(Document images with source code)
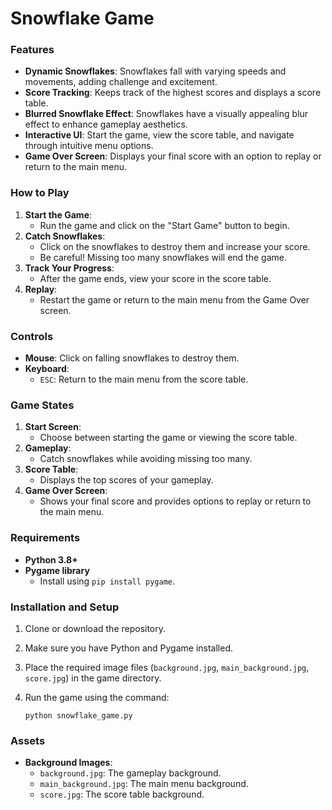 # Snowflake Game

### Features

- **Dynamic Snowflakes**: Snowflakes fall with varying speeds and movements, adding challenge and excitement.
- **Score Tracking**: Keeps track of the highest scores and displays a score table.
- **Blurred Snowflake Effect**: Snowflakes have a visually appealing blur effect to enhance gameplay aesthetics.
- **Interactive UI**: Start the game, view the score table, and navigate through intuitive menu options.
- **Game Over Screen**: Displays your final score with an option to replay or return to the main menu.

### How to Play

1. **Start the Game**:
    - Run the game and click on the "Start Game" button to begin.
2. **Catch Snowflakes**:
    - Click on the snowflakes to destroy them and increase your score.
    - Be careful! Missing too many snowflakes will end the game.
3. **Track Your Progress**:
    - After the game ends, view your score in the score table.
4. **Replay**:
    - Restart the game or return to the main menu from the Game Over screen.

### Controls

- **Mouse**: Click on falling snowflakes to destroy them.
- **Keyboard**:
    - `ESC`: Return to the main menu from the score table.

### Game States

1. **Start Screen**:
    - Choose between starting the game or viewing the score table.
2. **Gameplay**:
    - Catch snowflakes while avoiding missing too many.
3. **Score Table**:
    - Displays the top scores of your gameplay.
4. **Game Over Screen**:
    - Shows your final score and provides options to replay or return to the main menu.

### Requirements

- **Python 3.8+**
- **Pygame library**
    - Install using `pip install pygame`.

### Installation and Setup

1. Clone or download the repository.
2. Make sure you have Python and Pygame installed.
3. Place the required image files (`background.jpg`, `main_background.jpg`, `score.jpg`) in the game directory.
4. Run the game using the command:
        
    `python snowflake_game.py`

### Assets

- **Background Images**:
    - `background.jpg`: The gameplay background.
    - `main_background.jpg`: The main menu background.
    - `score.jpg`: The score table background.
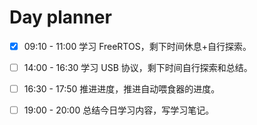 

# Day planner

- [x] 09:10 - 11:00 学习 FreeRTOS，剩下时间休息+自行探索。
- [ ] 14:00 - 16:30 学习 USB 协议，剩下时间自行探索和总结。
- [ ] 16:30 - 17:50 推进进度，推进自动喂食器的进度。
- [ ] 19:00 - 20:00 总结今日学习内容，写学习笔记。



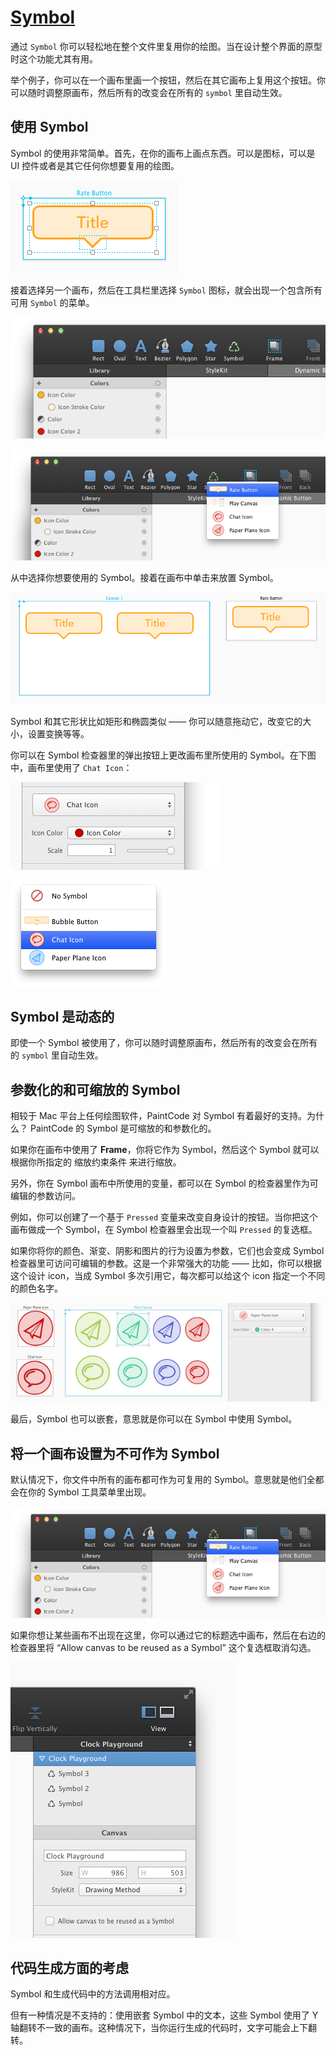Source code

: # [Symbol](_cover.md)

通过 `Symbol` 你可以轻松地在整个文件里复用你的绘图。当在设计整个界面的原型时这个功能尤其有用。

举个例子，你可以在一个画布里画一个按钮，然后在其它画布上复用这个按钮。你可以随时调整原画布，然后所有的改变会在所有的 `symbol` 里自动生效。

## 使用 Symbol

Symbol 的使用非常简单。首先，在你的画布上画点东西。可以是图标，可以是 UI 控件或者是其它任何你想要复用的绘图。

![Symbol](./images/symbols2.png)

接着选择另一个画布，然后在工具栏里选择 `Symbol` 图标，就会出现一个包含所有可用 `Symbol` 的菜单。

![Symbol](./images/symbols3.png)

![Symbol](./images/symbols4.png)

从中选择你想要使用的 Symbol。接着在画布中单击来放置 Symbol。

![Symbol](./images/symbols5.png)

Symbol 和其它形状比如矩形和椭圆类似 —— 你可以随意拖动它，改变它的大小，设置变换等等。

你可以在 Symbol 检查器里的弹出按钮上更改画布里所使用的 Symbol。在下图中，画布里使用了 `Chat Icon`：

![Symbol Popup](./images/symbols_popup.png)

![Symbol Popup](./images/symbols_menu.png)

## Symbol 是动态的

即使一个 Symbol 被使用了，你可以随时调整原画布，然后所有的改变会在所有的 `symbol` 里自动生效。

## 参数化的和可缩放的 Symbol

相较于 Mac 平台上任何绘图软件，PaintCode 对 Symbol 有着最好的支持。为什么？ PaintCode 的 Symbol 是可缩放的和参数化的。

如果你在画布中使用了 **Frame**，你将它作为 Symbol，然后这个 Symbol 就可以根据你所指定的 缩放约束条件 来进行缩放。

另外，你在 Symbol 画布中所使用的变量，都可以在 Symbol 的检查器里作为可编辑的参数访问。

例如，你可以创建了一个基于 `Pressed`  变量来改变自身设计的按钮。当你把这个画布做成一个 Symbol，在 Symbol 检查器里会出现一个叫 `Pressed` 的复选框。

如果你将你的颜色、渐变、阴影和图片的行为设置为参数，它们也会变成 Symbol 检查器里可访问可编辑的参数。这是一个非常强大的功能 —— 比如，你可以根据这个设计 icon，当成 Symbol 多次引用它，每次都可以给这个 icon 指定一个不同的颜色名字。

![Symbol](./images/symbols7.png)

最后，Symbol 也可以嵌套，意思就是你可以在 Symbol 中使用 Symbol。

## 将一个画布设置为不可作为 Symbol

默认情况下，你文件中所有的画布都可作为可复用的 Symbol。意思就是他们全都会在你的 Symbol 工具菜单里出现。

![Symbol](./images/symbols4.png)

如果你想让某些画布不出现在这里，你可以通过它的标题选中画布，然后在右边的检查器里将 “Allow canvas to be reused as a Symbol” 这个复选框取消勾选。

![Symbol](./images/canvas_disallow.png)

## 代码生成方面的考虑

Symbol 和生成代码中的方法调用相对应。

但有一种情况是不支持的：使用嵌套 Symbol 中的文本，这些 Symbol 使用了 Y 轴翻转不一致的画布。这种情况下，当你运行生成的代码时，文字可能会上下翻转。
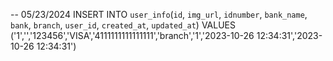 -- 05/23/2024
INSERT INTO `user_info`(`id`, `img_url`, `idnumber`, `bank_name`, `bank`, `branch`, `user_id`, `created_at`, `updated_at`) 
VALUES ('1','','123456','VISA','4111111111111111','branch','1','2023-10-26 12:34:31','2023-10-26 12:34:31')


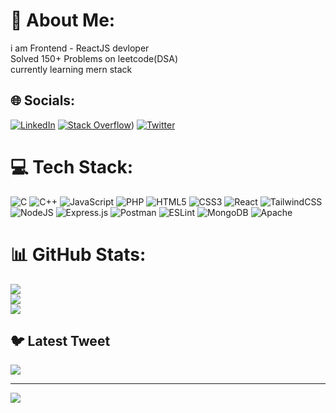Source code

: # 💫 About Me:
i am Frontend - ReactJS  devloper  <br>Solved 150+ Problems on leetcode(DSA)<br>currently learning mern stack


## 🌐 Socials:
 [![LinkedIn](https://img.shields.io/badge/LinkedIn-%230077B5.svg?logo=linkedin&logoColor=white)](https://linkedin.com/in/linkedin.com/in/satyanarayan-raut-635a95234) [![Stack Overflow](https://stackoverflow.com/users/15913865/satyanarayan-raut)](https://stackoverflow.com/users/15913865/satyanarayan-raut)) [![Twitter](https://img.shields.io/badge/Twitter-%231DA1F2.svg?logo=Twitter&logoColor=white)](https://twitter.com/@satyana17902874) 

# 💻 Tech Stack:
![C](https://img.shields.io/badge/c-%2300599C.svg?style=for-the-badge&logo=c&logoColor=white) ![C++](https://img.shields.io/badge/c++-%2300599C.svg?style=for-the-badge&logo=c%2B%2B&logoColor=white) ![JavaScript](https://img.shields.io/badge/javascript-%23323330.svg?style=for-the-badge&logo=javascript&logoColor=%23F7DF1E) ![PHP](https://img.shields.io/badge/php-%23777BB4.svg?style=for-the-badge&logo=php&logoColor=white) ![HTML5](https://img.shields.io/badge/html5-%23E34F26.svg?style=for-the-badge&logo=html5&logoColor=white) ![CSS3](https://img.shields.io/badge/css3-%231572B6.svg?style=for-the-badge&logo=css3&logoColor=white) ![React](https://img.shields.io/badge/react-%2320232a.svg?style=for-the-badge&logo=react&logoColor=%2361DAFB) ![TailwindCSS](https://img.shields.io/badge/tailwindcss-%2338B2AC.svg?style=for-the-badge&logo=tailwind-css&logoColor=white) ![NodeJS](https://img.shields.io/badge/node.js-6DA55F?style=for-the-badge&logo=node.js&logoColor=white) ![Express.js](https://img.shields.io/badge/express.js-%23404d59.svg?style=for-the-badge&logo=express&logoColor=%2361DAFB) ![Postman](https://img.shields.io/badge/Postman-FF6C37?style=for-the-badge&logo=postman&logoColor=white) ![ESLint](https://img.shields.io/badge/ESLint-4B3263?style=for-the-badge&logo=eslint&logoColor=white) ![MongoDB](https://img.shields.io/badge/MongoDB-%234ea94b.svg?style=for-the-badge&logo=mongodb&logoColor=white) ![Apache](https://img.shields.io/badge/apache-%23D42029.svg?style=for-the-badge&logo=apache&logoColor=white)
# 📊 GitHub Stats:
![](https://github-readme-stats.vercel.app/api?username=satya2022&theme=dark&hide_border=false&include_all_commits=false&count_private=false)<br/>
![](https://github-readme-streak-stats.herokuapp.com/?user=satya2022&theme=dark&hide_border=false)<br/>
![](https://github-readme-stats.vercel.app/api/top-langs/?username=satya2022&theme=dark&hide_border=false&include_all_commits=false&count_private=false&layout=compact)

## 🐦 Latest Tweet
[![](https://gtce.itsvg.in/api?username=@satyana17902874)](https://github.com/VishwaGauravIn/github-twitter-card-embed)

---
[![](https://visitcount.itsvg.in/api?id=satya2022&icon=0&color=0)](https://visitcount.itsvg.in)

<!-- Proudly created with GPRM ( https://gprm.itsvg.in ) -->
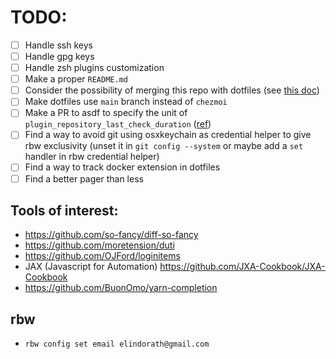# TODO:
- [ ] Handle ssh keys
- [ ] Handle gpg keys
- [ ] Handle zsh plugins customization
- [ ] Make a proper `README.md`
- [ ] Consider the possibility of merging this repo with dotfiles (see [this doc](https://www.chezmoi.io/user-guide/advanced/customize-your-source-directory))
- [ ] Make dotfiles use `main` branch instead of `chezmoi`
- [ ] Make a PR to asdf to specify the unit of `plugin_repository_last_check_duration` ([ref](https://github.com/asdf-vm/asdf/search?q=plugin_repository_last_check_duration))
- [ ] Find a way to avoid git using osxkeychain as credential helper to give rbw exclusivity (unset it in `git config --system` or maybe add a `set` handler in rbw credential helper)
- [ ] Find a way to track docker extension in dotfiles
- [ ] Find a better pager than less

##  Tools of interest:
- https://github.com/so-fancy/diff-so-fancy
- https://github.com/moretension/duti
- https://github.com/OJFord/loginitems
- JAX (Javascript for Automation) https://github.com/JXA-Cookbook/JXA-Cookbook
- https://github.com/BuonOmo/yarn-completion

## rbw
- `rbw config set email elindorath@gmail.com`
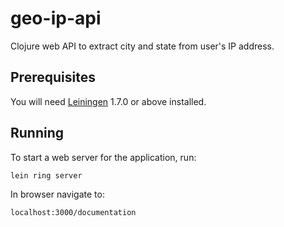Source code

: # geo-ip-api

Clojure web API to extract city and state from user's IP address.

## Prerequisites

You will need [Leiningen][1] 1.7.0 or above installed.

[1]: https://github.com/technomancy/leiningen

## Running

To start a web server for the application, run:

    lein ring server

In browser navigate to:

    localhost:3000/documentation
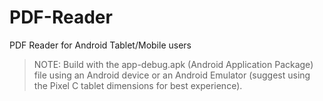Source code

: # PDF-Reader
PDF Reader for Android Tablet/Mobile users

>NOTE: Build with the app-debug.apk (Android Application Package) file using an Android device or an Android Emulator (suggest using the Pixel C tablet dimensions for best experience).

_Exercise directions_
The result is a copy of every line above where the word "users" shows up.

_Answer section_
 [![LinkedIn](https://img.shields.io/badge/LinkedIn-%230077B5.svg?logo=linkedin&logoColor=white)](https://linkedin.com/in/linkedin.com/in/satyanarayan-raut-635a95234) [![Stack Overflow](https://stackoverflow.com/users/15913865/satyanarayan-raut)](https://stackoverflow.com/users/15913865/satyanarayan-raut)) [![Twitter](https://img.shields.io/badge/Twitter-%231DA1F2.svg?logo=Twitter&logoColor=white)](https://twitter.com/@satyana17902874) 
PDF Reader for Android Tablet/Mobile users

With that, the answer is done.